◆ Brief ◆
Below are several entries. Transcribe exactly those lines that fall from the one with "left wrist: (235, 91)" through the one with "left knee: (85, 139)", end lines included.
+===+
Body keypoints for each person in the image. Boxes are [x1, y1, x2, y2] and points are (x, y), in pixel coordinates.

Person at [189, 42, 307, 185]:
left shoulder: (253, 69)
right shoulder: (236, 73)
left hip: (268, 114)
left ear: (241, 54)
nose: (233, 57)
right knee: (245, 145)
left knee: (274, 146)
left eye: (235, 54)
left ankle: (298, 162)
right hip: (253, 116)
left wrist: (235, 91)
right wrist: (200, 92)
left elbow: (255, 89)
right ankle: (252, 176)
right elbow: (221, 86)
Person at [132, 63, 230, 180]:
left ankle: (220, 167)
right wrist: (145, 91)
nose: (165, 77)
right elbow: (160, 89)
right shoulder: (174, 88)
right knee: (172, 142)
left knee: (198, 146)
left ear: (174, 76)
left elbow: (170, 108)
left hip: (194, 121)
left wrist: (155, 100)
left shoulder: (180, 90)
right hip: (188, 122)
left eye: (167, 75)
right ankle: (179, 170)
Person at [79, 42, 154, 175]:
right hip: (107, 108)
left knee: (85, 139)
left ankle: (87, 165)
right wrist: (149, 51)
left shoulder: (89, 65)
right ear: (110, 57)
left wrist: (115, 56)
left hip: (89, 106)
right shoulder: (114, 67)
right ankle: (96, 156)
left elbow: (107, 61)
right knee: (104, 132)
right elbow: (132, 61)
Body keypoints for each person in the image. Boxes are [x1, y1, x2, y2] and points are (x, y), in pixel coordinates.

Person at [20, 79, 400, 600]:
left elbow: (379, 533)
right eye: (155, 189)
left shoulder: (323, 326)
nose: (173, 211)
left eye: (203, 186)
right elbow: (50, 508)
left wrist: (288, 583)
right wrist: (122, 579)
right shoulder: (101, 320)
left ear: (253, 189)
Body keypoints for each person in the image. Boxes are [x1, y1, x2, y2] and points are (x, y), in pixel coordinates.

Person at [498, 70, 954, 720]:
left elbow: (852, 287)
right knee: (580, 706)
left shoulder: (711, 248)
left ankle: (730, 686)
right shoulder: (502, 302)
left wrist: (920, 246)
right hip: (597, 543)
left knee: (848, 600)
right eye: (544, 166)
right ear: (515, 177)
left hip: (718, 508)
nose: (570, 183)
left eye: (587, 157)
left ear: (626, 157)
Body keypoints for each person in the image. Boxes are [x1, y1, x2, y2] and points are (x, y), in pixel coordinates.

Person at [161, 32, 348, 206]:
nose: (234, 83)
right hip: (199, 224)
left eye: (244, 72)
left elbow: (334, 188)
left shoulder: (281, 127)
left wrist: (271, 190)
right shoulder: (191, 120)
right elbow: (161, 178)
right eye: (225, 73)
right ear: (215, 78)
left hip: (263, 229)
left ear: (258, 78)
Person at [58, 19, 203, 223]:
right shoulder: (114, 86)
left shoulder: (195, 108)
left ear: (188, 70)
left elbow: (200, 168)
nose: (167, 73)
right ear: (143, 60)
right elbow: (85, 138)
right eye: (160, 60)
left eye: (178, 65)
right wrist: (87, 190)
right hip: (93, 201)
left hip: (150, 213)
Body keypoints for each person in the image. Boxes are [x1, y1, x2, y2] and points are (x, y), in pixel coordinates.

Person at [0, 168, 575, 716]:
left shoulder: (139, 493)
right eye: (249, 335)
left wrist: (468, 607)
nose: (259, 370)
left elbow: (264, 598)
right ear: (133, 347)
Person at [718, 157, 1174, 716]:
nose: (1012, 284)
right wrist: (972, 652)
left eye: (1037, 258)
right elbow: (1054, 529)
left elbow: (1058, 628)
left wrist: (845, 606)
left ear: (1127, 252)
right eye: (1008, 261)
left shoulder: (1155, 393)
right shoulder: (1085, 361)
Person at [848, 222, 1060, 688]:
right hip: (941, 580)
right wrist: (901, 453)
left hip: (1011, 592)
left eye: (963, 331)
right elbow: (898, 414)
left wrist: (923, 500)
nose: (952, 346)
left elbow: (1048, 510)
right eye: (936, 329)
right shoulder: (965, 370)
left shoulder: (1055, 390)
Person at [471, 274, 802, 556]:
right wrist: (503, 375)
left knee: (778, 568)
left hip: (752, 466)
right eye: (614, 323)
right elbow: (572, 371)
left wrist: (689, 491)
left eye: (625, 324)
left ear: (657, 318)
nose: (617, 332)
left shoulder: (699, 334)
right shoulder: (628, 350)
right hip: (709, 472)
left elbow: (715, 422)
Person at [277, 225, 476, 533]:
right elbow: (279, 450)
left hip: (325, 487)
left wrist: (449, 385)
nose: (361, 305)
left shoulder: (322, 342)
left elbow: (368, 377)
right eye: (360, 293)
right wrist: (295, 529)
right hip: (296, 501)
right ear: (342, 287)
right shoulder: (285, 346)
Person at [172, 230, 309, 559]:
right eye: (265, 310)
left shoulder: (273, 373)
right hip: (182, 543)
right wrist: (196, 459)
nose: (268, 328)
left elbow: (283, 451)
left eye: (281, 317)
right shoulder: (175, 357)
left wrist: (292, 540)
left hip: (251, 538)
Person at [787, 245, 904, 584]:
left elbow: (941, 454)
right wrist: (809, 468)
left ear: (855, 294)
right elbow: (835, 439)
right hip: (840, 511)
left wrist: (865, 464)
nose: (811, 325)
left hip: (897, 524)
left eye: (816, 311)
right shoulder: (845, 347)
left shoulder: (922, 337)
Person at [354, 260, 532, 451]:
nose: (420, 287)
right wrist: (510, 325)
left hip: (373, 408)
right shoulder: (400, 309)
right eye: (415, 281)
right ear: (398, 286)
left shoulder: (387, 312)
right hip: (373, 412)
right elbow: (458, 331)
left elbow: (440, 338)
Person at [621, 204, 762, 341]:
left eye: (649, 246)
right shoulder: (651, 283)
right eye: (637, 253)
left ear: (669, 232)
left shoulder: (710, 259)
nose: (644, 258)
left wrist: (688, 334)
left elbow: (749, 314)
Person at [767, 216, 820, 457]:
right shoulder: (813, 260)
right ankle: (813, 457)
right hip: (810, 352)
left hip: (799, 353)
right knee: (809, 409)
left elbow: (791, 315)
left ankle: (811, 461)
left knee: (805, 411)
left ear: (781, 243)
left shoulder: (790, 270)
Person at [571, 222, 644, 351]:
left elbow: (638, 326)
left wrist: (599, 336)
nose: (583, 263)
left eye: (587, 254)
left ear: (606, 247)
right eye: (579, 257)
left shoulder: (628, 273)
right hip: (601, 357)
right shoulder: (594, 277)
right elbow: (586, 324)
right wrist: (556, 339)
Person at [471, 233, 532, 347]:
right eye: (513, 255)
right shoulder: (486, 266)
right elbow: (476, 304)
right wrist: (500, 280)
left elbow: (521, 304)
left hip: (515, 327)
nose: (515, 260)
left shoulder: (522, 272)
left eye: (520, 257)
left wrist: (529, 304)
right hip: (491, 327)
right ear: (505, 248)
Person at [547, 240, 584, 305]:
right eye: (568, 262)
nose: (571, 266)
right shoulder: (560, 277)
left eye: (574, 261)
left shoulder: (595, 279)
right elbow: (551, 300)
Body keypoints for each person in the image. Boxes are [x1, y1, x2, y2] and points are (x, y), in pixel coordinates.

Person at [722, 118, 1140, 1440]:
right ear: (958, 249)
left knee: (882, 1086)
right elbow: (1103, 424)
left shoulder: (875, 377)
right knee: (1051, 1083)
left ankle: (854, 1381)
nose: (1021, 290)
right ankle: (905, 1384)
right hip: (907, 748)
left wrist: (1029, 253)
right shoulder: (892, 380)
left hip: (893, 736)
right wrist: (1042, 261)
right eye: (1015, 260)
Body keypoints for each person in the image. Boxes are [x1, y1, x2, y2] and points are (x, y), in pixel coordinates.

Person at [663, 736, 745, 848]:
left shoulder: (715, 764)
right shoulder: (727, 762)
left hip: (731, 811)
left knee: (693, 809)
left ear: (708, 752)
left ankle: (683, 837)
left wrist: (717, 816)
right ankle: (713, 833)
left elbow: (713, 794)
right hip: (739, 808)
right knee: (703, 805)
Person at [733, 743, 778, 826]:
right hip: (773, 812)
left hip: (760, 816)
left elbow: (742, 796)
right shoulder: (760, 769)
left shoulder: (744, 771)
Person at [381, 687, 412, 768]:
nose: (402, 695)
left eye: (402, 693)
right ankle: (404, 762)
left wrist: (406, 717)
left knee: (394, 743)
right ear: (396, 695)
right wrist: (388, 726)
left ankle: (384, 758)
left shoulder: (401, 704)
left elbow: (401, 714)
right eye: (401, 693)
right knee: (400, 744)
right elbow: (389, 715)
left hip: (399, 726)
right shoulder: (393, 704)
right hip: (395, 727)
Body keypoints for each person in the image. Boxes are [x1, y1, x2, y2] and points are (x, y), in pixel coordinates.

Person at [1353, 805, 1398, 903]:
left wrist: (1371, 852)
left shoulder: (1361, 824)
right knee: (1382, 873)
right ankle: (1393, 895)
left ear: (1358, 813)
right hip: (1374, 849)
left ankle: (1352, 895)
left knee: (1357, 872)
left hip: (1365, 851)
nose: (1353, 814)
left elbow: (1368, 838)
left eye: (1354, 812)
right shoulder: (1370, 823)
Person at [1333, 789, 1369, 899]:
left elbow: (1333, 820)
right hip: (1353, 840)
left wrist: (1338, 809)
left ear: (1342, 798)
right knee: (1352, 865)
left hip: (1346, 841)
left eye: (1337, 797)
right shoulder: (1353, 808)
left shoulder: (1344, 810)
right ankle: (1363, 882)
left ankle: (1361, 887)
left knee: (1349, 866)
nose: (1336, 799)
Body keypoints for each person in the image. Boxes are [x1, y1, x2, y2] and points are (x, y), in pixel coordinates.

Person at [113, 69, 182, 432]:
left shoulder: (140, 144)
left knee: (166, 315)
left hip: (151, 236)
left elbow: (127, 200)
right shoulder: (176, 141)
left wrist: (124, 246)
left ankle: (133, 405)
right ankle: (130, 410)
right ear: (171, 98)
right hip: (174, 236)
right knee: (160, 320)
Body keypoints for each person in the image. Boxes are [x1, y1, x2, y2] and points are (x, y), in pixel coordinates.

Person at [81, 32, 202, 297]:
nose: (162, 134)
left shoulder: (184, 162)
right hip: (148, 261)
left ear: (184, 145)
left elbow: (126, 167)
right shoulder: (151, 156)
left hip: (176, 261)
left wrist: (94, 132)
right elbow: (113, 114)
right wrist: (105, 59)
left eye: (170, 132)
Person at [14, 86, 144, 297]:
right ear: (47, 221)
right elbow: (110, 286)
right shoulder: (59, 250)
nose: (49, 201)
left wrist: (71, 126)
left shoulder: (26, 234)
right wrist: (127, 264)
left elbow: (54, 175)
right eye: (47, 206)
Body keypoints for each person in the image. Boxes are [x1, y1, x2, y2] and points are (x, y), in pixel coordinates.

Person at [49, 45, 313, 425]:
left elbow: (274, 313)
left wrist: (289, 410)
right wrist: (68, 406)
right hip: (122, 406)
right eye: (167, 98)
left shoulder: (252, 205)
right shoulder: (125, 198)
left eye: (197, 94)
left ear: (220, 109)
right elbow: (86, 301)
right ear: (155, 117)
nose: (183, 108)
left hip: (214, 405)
+===+
◆ Exercise response ◆
left wrist: (235, 91)
right wrist: (200, 92)
left elbow: (255, 89)
right ankle: (252, 176)
right elbow: (221, 86)
Person at [132, 63, 230, 180]:
left ankle: (220, 167)
right wrist: (145, 91)
nose: (165, 77)
right elbow: (160, 89)
right shoulder: (174, 88)
right knee: (172, 142)
left knee: (198, 146)
left ear: (174, 76)
left elbow: (170, 108)
left hip: (194, 121)
left wrist: (155, 100)
left shoulder: (180, 90)
right hip: (188, 122)
left eye: (167, 75)
right ankle: (179, 170)
Person at [79, 42, 154, 175]:
right hip: (107, 108)
left knee: (85, 139)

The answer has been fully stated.